I don’t exactly know how we will invoke the real load balancer, but i
suppose it will be with the ‘real;’ keyword, like the fair load balancing

upstream wwwbackend {
real;
server earth weight=20;
server wind weight=20;
server water weight=20;
server fire weight=20;
}

What is the difference between “real” and current? Not sure I get it.
Currently with nginx it will reproxy if it times out on one upstream
which is awesome, so it already has more features than normal load
balancers… it just doesn’t have the capability to do healthchecking
or work with a healthchecking system right now. Hopefully we can
figure out a solution where people decide how they want to do their
own healthchecking and simply launch
http://localhost/nginx-config/earth/up or
http://localhost/nginx-config/earth/down or some other very simple
HTTP-request based thing. query strings or RESTful style… please
nothing heavy and stupid like SOAP

Almir_K · July 24, 2008, 10:19am

mike wrote:

yes, having it be HTTP commands with a configurable user/password
using http auth would be perfect and should minimize the amount of
hacking required for that piece since nginx is already listening on
the HTTP stream…

We agree, i wonder if we can use the existing access control (IP address
and HTTP basic authentication) for this. If we can, super!

I don’t exactly know how we will invoke the real load balancer, but i

nothing heavy and stupid like SOAP
Current (ie, normal weighted) doesn’t take machine load into account, it
just balances with the weights. Neither does fair, but it tries to
approximate it. Real would collect load data, and adjust the weights
accordingly, so the load will be evened out trough all servers.
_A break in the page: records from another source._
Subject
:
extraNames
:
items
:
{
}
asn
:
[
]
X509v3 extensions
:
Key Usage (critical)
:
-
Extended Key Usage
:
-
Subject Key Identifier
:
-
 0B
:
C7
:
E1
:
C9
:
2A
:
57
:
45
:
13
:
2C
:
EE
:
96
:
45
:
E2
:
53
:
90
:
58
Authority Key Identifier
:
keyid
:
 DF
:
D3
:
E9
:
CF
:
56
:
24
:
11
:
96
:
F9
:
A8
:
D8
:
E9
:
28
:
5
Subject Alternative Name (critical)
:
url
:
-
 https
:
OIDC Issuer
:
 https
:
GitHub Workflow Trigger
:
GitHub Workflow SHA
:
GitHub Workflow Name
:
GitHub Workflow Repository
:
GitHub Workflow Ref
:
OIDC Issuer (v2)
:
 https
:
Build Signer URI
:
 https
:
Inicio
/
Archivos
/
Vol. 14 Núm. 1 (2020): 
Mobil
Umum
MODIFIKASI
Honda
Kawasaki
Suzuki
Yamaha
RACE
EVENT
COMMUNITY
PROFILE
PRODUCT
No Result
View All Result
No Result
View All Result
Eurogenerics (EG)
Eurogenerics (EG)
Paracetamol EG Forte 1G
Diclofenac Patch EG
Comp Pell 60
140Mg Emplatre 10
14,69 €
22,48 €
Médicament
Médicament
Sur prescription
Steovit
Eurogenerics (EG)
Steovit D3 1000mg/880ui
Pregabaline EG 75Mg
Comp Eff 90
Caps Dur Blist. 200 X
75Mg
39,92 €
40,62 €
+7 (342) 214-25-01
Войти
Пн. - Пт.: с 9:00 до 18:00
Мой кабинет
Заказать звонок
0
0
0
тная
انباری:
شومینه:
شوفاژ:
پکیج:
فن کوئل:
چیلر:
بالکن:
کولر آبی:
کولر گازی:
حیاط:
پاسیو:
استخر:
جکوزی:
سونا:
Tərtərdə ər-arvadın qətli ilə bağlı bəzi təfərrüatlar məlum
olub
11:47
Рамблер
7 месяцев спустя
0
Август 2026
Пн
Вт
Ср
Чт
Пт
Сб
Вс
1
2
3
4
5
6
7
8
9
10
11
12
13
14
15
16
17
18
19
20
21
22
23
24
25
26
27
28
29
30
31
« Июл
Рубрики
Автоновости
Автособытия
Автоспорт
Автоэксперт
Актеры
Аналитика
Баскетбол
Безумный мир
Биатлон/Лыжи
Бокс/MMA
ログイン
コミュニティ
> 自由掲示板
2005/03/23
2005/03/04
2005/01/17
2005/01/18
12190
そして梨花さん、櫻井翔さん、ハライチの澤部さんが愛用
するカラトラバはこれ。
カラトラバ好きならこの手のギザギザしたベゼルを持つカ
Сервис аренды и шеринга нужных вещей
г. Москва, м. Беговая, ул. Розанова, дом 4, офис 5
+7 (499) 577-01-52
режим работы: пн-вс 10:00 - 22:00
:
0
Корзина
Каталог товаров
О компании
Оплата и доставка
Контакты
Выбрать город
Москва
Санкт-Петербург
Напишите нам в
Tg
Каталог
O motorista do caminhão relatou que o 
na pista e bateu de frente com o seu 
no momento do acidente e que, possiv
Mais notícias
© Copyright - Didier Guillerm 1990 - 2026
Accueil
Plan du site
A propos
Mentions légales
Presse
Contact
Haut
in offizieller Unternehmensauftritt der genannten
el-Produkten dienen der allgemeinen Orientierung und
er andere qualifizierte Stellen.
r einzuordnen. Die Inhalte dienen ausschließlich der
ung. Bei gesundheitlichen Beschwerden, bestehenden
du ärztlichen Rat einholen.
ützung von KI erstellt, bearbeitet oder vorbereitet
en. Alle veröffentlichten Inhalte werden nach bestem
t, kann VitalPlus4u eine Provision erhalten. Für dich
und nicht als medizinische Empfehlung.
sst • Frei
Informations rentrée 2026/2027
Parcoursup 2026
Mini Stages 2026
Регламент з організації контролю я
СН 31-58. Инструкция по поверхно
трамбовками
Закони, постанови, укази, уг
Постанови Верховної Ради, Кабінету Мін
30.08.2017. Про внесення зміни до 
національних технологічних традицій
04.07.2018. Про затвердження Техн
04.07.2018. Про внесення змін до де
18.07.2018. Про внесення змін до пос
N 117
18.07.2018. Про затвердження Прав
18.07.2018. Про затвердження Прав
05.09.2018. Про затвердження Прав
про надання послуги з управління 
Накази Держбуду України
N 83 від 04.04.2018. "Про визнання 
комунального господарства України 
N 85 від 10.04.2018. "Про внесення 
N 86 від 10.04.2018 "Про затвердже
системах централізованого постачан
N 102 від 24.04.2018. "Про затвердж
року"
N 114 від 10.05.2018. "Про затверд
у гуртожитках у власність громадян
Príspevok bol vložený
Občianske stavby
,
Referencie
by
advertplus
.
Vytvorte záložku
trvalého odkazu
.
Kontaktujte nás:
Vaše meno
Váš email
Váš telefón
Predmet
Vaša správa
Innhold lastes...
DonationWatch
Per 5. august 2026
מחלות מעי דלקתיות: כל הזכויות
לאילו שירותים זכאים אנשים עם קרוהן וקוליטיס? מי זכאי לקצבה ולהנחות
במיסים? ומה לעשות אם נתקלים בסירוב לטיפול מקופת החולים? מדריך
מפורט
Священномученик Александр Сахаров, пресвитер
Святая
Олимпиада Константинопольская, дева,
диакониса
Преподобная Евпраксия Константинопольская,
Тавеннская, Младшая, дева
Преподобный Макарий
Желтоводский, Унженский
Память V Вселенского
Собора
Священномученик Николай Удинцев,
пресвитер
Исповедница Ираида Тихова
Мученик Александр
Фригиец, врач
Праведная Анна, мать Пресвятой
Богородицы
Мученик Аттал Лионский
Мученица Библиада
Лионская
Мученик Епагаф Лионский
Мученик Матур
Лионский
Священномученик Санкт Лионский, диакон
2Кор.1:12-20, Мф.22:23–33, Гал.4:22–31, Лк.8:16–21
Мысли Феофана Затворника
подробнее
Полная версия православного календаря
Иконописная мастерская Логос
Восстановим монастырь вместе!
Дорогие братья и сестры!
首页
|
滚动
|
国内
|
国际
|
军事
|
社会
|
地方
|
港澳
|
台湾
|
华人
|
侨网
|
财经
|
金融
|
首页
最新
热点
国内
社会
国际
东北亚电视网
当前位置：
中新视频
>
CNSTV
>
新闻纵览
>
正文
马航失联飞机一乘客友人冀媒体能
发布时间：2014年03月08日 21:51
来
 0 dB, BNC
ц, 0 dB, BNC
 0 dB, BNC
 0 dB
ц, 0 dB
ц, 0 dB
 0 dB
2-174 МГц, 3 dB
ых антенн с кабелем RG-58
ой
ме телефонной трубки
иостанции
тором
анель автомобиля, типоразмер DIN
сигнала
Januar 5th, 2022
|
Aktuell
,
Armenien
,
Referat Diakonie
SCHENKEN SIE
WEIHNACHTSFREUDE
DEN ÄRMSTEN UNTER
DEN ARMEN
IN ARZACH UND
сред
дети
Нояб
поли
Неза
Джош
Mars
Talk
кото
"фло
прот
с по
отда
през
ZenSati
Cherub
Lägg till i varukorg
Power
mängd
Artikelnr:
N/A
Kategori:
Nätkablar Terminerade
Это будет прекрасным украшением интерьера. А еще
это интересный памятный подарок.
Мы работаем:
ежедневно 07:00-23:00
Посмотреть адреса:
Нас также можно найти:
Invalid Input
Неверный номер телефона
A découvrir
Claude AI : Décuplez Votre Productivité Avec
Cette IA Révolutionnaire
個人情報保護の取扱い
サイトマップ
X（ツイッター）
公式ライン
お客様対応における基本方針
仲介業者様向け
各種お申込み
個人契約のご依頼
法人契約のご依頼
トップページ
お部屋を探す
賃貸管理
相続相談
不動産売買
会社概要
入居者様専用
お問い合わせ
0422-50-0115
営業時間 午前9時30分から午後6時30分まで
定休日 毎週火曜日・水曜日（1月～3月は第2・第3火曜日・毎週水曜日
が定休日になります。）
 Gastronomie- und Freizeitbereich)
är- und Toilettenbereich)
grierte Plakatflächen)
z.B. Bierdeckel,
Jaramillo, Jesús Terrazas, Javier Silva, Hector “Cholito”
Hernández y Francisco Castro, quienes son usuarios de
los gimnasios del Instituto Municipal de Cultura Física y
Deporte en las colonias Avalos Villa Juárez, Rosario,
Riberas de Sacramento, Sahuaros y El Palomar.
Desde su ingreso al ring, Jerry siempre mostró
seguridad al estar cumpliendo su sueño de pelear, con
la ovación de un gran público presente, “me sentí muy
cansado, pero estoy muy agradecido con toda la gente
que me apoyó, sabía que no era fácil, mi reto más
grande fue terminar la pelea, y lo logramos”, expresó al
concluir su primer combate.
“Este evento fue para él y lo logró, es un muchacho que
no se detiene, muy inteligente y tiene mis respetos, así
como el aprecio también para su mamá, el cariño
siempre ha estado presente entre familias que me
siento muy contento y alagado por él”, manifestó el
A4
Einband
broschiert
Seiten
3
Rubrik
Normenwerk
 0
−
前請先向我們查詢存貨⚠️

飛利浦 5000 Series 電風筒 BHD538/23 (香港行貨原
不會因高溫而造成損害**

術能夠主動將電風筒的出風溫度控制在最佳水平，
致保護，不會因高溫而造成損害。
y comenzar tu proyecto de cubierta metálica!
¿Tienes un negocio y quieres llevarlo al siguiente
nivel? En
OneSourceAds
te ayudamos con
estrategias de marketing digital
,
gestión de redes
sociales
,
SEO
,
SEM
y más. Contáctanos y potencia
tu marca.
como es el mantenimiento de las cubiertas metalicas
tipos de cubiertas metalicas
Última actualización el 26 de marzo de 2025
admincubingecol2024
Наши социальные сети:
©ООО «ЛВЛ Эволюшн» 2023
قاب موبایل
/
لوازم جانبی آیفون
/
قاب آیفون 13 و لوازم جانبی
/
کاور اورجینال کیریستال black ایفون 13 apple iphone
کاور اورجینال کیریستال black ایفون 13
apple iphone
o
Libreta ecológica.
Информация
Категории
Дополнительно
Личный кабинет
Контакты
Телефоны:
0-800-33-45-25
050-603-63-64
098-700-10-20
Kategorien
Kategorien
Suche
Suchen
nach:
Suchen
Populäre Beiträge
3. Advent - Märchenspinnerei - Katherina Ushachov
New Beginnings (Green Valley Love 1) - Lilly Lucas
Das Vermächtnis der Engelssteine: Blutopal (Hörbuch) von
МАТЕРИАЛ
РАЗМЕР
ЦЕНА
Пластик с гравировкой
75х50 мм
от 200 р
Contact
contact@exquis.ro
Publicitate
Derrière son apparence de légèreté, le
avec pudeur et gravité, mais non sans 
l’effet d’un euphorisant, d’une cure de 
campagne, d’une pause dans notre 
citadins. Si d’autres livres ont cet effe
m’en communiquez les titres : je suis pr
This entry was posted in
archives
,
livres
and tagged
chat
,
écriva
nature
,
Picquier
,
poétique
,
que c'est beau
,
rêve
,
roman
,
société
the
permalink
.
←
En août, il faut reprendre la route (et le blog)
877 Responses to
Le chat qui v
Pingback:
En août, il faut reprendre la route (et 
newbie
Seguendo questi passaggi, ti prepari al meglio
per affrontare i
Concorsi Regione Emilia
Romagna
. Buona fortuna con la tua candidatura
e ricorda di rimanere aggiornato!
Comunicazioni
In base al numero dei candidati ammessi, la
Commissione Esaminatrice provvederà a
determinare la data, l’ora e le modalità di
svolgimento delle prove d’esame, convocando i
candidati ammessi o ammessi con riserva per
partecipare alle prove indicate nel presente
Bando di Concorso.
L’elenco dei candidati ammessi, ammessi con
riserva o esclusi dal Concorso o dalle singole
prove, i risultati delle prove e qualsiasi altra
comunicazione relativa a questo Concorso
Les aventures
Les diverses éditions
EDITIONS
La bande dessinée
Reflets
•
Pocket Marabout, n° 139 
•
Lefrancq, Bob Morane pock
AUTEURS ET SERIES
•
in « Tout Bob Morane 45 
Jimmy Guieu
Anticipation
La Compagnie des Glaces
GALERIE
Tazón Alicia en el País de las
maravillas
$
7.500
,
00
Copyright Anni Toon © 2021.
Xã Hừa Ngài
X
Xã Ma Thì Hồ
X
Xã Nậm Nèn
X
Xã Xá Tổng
You are correct in assuming or suggesting what you did, list items 2)
and 3) above state just that, a way of taking a backend offline or back
online from a previous offline command. This is in addition to the
internal offline check (if the server becomes unreachable, nginx handles
that already). We’re not considering anything complex, but we will have
a new HTTP method, like PURGE with ncache, so you won’t be able to fuck
things up with a normal browser (IE, Firefox).

Would you preffer to have GET requests for this? I guess we can set a
location in the config (like /server-status, so each user can choose
their own location for interfacing the load balancer)? I see some
benefit in this, but mostly for statistics&status, I still think that
load reporting from backend servers and taking a machine offline &
online, needs to be a special HTTP command type.

Almir_K · July 24, 2008, 11:12am

On 7/24/08, Tit P. [email protected] wrote:

Would you preffer to have GET requests for this? I guess we can set a
location in the config (like /server-status, so each user can choose their
own location for interfacing the load balancer)? I see some benefit in this,
but mostly for statistics&status, I still think that load reporting from
backend servers and taking a machine offline & online, needs to be a special
HTTP command type.

for “security by obscurity” i would make the configuration url prefix
something configurable, as also the security methods (user/password,
or even just piggyback it on auth_basic for all i care), or use IP
addresses… i guess Igor ultimately could make the call since he’s
designed nginx so well, i consider his opinion to be well-thought out
typically.

as far as GET vs PURGE etc… i always like sticking to standard HTTP
verbs (PUT, GET, POST, DELETE, etc) - i don’t care as long as i can
call it from shell/perl/php/etc. scripts using normal HTTP method
calls or even just port 80 direct plaintext connection